Comment est-on arrivé à cette situation presque paradoxale ?
Replongeons-nous en 1973. Patricia Hearst est une jeune fille de 19 ans qui vit avec son compagnon sur le campus de l’université de Berkeley au moment de son kidnapping. Si elle est enlevée ce jour-là, c’est parce qu’elle est issue d’une famille très riche : son grand-père se nomme William Randolph Hearst, celui auquel est consacré Citizen Kane, le film d’Orson Welles. Il a été au début du 20e siècle le rival de Pulitzer, le fondateur de la presse populaire.
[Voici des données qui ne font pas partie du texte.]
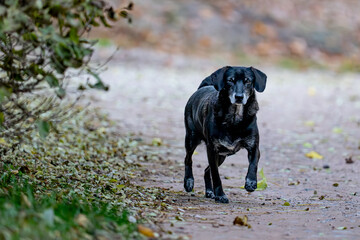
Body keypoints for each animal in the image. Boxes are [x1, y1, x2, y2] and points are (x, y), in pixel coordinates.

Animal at [184, 65, 266, 202]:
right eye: (230, 80)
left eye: (248, 81)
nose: (239, 97)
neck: (234, 117)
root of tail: (202, 88)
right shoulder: (212, 150)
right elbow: (216, 175)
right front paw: (221, 194)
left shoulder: (254, 147)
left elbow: (253, 164)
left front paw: (251, 183)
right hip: (191, 139)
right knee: (188, 160)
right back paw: (189, 182)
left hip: (222, 156)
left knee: (206, 171)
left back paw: (209, 192)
Autrement dit, vu son pedigree, son kidnapping fait déjà la une des journaux. Mais l’affaire sort encore plus de l’ordinaire vu les raisons de ce kidnapping. Les ravisseurs portent le nom étrange d’armée de libération symbionaise. Symbionaise, de symbiose, qui en biologie désigne une interaction entre deux espèces différentes. L’idée sous-jacente serait celle d’une interaction positive entre les races. Son fondateur est noir, mais c’est le seul noir du groupe, il s’est évadé de prison où il a côtoyé des membres du Black Power. Le groupe prône la lutte armée. Il fait parvenir régulièrement des cassettes audios où l’on entend Patricia Hearst dire par exemple ceci : "Maman, papa, je vais bien. Je suis avec une unité de combat qui a des armes automatiques. Ces gens ne sont pas à côté de la plaque. Ils sont prêts à mourir pour ce qu’ils font et j’espère que tu vas le faire ce qu’ils disent papa, et que tu vas le faire rapidement". Les revendications de cette Armée de libération symbionaise sont dirigées vers la population marginalisée. Elle veut que le père Hearst distribue une aide à tous les démunis de Californie : l’équivalent de 70 dollars pour chacun d’entre eux, soit plusieurs millions de personnes. Cela paraît compliqué à réaliser. Le père de Patricia Hearst s’y essaie. Des camions chargés de nourriture partent pour distribuer une aide alimentaire. Mais c’est un désastre organisationnel et la plupart du temps les camions reviennent avec l’essentiel de leur marchandise.